Comparison of THP-1^WT- and THP-1^Cg− -derived macrophages on susceptibility to Cdt-induced pro-inflammatory response, Cdt holotoxin binding and CdtB internalization. (A,B) Macrophages derived from THP-1^WT (solid bars) THP-1^schctl (hatched bars) and THP-1^Cg− (cross-hatched bars) cells were treated with varying amounts of Cdt for 5 h; supernatants were harvested and analyzed by ELISA for IL-1β (A) and TNFα (B). Data are plotted as the mean ± SEM (pg/ml) and represent the results from three experiments. Inset in (B) shows Western blot analysis of cellugyrin in undifferentiated (U) and differentiated (D) cells derived from THP-1^WT- and THP-1^Cg− cells. (C) Shows the results of flow cytometric analysis of Cdt binding to THP-1^WT- and THP-1^Cg− -derived macrophages. Cells were incubated for 60 min at 5°C with Cdt (1 μg/ml), washed and stained for the presence of cell surface associated Cdt using anti-CdtC mAb conjugated to AlexaFlour488. The mean channel fluorescence [mcf; (mean±SEM)] for three experiments is shown. (D) Shows the flow cytometric analysis of CdtB internalization.

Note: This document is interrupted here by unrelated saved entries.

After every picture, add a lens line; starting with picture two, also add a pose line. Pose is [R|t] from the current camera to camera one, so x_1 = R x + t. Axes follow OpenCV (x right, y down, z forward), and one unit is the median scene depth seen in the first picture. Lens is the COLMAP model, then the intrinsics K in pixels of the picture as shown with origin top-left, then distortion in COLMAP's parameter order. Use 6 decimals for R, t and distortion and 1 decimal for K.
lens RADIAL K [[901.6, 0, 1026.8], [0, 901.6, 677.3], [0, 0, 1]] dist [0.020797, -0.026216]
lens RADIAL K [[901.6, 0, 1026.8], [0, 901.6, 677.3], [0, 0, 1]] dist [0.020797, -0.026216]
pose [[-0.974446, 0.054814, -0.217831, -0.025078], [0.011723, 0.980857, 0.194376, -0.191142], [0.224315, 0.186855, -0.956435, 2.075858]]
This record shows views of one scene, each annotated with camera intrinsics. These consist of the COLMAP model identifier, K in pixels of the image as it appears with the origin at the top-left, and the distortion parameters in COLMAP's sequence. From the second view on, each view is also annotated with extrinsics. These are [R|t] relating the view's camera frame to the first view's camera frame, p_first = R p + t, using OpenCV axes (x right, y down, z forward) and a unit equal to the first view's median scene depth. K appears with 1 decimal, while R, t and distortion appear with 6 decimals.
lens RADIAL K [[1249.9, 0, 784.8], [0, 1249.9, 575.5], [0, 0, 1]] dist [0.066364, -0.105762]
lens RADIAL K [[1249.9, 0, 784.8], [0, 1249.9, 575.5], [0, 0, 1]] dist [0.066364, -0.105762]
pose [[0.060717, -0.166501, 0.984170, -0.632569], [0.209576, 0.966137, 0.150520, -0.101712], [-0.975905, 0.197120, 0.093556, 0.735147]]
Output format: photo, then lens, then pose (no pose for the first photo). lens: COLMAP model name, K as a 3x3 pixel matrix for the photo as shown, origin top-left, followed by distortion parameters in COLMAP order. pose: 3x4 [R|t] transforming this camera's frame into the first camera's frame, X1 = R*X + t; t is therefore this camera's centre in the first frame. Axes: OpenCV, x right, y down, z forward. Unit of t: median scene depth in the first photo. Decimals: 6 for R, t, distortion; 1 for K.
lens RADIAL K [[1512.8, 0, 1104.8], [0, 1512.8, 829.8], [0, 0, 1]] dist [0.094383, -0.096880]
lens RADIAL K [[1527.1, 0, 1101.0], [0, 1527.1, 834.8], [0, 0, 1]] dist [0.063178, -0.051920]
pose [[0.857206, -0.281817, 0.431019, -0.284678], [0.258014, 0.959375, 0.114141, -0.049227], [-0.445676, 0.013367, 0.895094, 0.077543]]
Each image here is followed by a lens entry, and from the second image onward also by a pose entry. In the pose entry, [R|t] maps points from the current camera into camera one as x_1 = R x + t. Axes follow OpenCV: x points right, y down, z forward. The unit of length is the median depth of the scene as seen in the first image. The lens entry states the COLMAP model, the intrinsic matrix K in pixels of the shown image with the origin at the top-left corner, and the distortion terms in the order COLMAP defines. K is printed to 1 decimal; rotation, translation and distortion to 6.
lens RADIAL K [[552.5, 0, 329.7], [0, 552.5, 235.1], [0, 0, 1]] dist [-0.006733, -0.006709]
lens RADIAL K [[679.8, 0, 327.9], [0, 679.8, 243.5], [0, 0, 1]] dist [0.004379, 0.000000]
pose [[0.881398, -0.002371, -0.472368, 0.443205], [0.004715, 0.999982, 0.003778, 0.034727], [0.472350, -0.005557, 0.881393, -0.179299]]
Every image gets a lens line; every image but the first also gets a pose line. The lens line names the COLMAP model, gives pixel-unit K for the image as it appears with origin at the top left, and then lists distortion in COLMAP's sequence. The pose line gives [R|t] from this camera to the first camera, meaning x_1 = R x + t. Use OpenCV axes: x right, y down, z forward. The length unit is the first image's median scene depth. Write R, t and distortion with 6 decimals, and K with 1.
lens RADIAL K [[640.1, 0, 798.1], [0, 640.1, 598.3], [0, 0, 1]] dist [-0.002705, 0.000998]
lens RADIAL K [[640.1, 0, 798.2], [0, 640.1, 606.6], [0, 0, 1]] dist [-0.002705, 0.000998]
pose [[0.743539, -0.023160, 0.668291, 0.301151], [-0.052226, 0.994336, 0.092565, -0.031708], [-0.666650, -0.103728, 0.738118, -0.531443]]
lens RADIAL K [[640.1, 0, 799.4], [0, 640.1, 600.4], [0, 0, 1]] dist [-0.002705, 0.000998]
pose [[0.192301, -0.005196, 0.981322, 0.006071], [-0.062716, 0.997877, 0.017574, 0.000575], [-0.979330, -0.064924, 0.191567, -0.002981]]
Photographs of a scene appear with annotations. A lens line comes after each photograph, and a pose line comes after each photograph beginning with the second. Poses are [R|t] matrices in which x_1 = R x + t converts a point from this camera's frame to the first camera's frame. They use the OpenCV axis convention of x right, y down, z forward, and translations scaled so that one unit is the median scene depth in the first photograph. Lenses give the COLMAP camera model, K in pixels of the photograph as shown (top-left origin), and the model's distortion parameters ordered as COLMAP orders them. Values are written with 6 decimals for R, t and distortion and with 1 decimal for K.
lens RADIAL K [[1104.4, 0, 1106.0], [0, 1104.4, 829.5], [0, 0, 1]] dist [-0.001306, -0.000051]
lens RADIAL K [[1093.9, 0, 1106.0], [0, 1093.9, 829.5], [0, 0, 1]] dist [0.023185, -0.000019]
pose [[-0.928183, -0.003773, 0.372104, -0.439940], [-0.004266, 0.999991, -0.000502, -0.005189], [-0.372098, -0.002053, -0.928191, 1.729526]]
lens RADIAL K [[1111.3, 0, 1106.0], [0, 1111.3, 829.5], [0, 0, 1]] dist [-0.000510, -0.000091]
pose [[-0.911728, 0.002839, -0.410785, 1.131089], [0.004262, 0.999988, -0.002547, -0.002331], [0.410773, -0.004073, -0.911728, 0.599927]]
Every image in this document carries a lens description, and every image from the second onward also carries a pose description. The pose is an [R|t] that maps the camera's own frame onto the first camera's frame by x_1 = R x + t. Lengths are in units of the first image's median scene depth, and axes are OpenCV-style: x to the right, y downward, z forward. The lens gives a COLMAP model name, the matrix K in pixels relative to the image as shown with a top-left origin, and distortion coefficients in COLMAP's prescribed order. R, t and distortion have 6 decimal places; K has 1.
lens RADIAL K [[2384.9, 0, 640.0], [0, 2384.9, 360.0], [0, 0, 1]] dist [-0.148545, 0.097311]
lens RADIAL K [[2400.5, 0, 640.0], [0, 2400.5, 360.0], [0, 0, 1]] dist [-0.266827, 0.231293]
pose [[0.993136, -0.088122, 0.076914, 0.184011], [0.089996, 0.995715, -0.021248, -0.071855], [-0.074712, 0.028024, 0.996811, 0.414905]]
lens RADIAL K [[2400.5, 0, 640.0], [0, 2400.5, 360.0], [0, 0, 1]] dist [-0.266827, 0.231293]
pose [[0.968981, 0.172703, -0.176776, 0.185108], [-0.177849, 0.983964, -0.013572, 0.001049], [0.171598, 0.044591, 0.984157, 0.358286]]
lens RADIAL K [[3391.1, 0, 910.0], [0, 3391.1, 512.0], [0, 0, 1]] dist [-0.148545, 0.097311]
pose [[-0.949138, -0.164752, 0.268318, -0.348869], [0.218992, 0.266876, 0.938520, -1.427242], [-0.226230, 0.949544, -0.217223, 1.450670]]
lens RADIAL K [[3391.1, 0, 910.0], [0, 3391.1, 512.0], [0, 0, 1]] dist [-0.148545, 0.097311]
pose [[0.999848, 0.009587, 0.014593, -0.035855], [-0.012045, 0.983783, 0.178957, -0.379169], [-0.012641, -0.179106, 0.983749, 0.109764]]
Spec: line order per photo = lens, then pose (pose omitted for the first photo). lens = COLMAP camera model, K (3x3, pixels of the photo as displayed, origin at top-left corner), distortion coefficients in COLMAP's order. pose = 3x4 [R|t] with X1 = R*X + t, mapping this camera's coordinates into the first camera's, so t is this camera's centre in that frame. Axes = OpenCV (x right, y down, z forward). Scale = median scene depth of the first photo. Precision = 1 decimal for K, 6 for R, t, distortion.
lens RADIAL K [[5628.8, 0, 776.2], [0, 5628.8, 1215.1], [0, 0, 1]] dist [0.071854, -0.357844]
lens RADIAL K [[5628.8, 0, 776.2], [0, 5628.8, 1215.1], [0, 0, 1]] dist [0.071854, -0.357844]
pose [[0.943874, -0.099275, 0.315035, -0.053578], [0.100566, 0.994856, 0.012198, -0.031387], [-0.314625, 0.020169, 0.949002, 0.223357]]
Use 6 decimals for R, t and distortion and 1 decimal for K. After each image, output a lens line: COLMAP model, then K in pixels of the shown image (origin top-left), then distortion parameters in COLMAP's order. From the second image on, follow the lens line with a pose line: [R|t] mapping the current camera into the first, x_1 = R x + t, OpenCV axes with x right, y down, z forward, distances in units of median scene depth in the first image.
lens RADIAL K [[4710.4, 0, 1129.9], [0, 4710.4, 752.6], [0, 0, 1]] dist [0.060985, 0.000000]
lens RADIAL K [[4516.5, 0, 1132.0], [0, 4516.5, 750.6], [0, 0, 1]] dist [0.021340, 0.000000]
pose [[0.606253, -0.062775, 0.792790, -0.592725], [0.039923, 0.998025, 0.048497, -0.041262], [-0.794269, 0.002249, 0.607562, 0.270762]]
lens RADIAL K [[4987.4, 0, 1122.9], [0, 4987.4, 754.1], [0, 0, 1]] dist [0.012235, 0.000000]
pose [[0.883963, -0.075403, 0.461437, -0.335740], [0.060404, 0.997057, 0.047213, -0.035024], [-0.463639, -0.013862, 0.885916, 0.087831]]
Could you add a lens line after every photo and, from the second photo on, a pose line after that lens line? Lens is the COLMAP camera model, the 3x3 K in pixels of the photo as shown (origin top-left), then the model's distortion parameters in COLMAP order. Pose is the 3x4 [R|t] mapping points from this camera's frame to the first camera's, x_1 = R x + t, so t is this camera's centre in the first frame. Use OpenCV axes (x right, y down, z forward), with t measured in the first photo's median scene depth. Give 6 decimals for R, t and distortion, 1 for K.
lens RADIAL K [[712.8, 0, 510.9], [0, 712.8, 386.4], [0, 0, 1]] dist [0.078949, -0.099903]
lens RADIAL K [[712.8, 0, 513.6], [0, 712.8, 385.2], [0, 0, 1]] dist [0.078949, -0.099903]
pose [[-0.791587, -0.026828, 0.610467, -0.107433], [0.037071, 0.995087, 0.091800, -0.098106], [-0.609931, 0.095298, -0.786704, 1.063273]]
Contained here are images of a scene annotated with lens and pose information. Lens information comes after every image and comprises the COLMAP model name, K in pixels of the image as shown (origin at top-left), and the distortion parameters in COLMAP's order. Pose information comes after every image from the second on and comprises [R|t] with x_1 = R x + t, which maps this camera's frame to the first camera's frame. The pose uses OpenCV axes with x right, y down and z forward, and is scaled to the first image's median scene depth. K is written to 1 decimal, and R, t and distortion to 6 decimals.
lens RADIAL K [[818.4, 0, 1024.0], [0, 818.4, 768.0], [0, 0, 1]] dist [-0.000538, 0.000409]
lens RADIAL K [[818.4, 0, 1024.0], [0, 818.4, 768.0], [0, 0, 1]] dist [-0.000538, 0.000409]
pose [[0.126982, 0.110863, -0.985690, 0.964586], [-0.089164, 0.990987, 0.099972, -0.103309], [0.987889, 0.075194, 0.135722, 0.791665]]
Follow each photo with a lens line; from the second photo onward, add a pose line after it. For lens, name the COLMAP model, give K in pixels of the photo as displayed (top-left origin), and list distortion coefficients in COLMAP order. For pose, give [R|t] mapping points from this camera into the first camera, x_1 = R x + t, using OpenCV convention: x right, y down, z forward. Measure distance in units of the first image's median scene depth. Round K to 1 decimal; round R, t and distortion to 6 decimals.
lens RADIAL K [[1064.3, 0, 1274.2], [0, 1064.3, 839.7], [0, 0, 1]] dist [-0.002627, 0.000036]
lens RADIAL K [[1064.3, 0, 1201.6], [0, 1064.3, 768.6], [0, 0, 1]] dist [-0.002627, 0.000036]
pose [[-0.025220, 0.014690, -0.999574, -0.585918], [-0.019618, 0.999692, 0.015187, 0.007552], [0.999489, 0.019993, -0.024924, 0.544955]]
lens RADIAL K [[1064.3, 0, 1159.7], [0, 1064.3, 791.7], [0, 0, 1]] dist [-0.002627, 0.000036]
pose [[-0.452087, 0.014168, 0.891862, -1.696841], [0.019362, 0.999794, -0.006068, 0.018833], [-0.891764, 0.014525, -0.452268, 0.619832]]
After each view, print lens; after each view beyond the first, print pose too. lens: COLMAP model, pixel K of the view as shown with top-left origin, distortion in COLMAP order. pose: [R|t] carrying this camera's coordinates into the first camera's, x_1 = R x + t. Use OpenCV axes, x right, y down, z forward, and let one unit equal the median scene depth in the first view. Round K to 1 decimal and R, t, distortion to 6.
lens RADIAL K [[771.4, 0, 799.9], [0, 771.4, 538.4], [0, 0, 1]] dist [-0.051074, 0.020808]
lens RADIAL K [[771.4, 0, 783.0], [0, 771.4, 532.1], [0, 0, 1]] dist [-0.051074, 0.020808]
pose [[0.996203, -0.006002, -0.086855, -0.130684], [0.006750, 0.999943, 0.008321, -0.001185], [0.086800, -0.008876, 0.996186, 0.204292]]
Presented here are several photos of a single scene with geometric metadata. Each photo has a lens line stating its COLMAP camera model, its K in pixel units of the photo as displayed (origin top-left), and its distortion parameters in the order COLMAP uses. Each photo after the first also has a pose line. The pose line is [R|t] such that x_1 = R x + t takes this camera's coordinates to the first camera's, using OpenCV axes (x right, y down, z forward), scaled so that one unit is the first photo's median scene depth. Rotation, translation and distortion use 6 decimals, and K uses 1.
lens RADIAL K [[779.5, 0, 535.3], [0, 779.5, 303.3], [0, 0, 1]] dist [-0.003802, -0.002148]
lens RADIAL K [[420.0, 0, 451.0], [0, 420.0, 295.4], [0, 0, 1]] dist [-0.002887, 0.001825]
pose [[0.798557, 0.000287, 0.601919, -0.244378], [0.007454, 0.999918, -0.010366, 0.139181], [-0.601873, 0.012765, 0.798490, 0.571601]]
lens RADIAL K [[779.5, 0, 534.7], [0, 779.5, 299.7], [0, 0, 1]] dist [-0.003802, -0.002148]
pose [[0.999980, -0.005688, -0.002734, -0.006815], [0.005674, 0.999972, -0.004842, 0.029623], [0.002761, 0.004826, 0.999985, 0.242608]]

THP-1^WT- and THP-1^Cg− -derived macrophages were incubated with Cdt as above except at 37°C. Cells were washed, fixed, permeabilized and stained with anti-CdtB mAb conjugated to AlexaFluor488. The mcf (mean ± SEM) for three experiments is shown. (E) Shows the confocal microscopic analysis of CdtB localization to early endosomes or Golgi in THP-1^WT- and THP-1^Cg− cells. Confocal micrographs of Cdt-treated cells immunostained for CdtB (green) and RCAS1 (red, top) or EEA1 (red, bottom). CdtB signal (green) was enhanced in the panel on the right. Nuclei stained with Hoechst are pseudo-colored in cyan.

Figure 6

Schematic model showing proposed CdtB-cellugyrin interaction. Cdt holotoxin binds to cells via cholesterol in the context of membrane lipid rafts. CdtB internalization is further dependent upon its ability to interact with cholesterol. As a result of exposure to Cdt, cellugyrin (shown in red) containing SLMVs translocate from cytosol to membrane lipid rafts. We propose that this translocation leads to association of CdtB with the cellugyrin-containing SLMVs. This interaction may involve direct binding to cellugyrin either on extra- or intra-vesicular loops or indirect association via an unidentified binding partner (shown in black). We further propose that CdtB is transported via SLMVs to intracellular target sites; for example sites containing PIP3 pools where the enzymatically active CdtB subunit is released from SLMVs and is then able to degrade the signaling lipid resulting in PI-3K blockade and toxicity.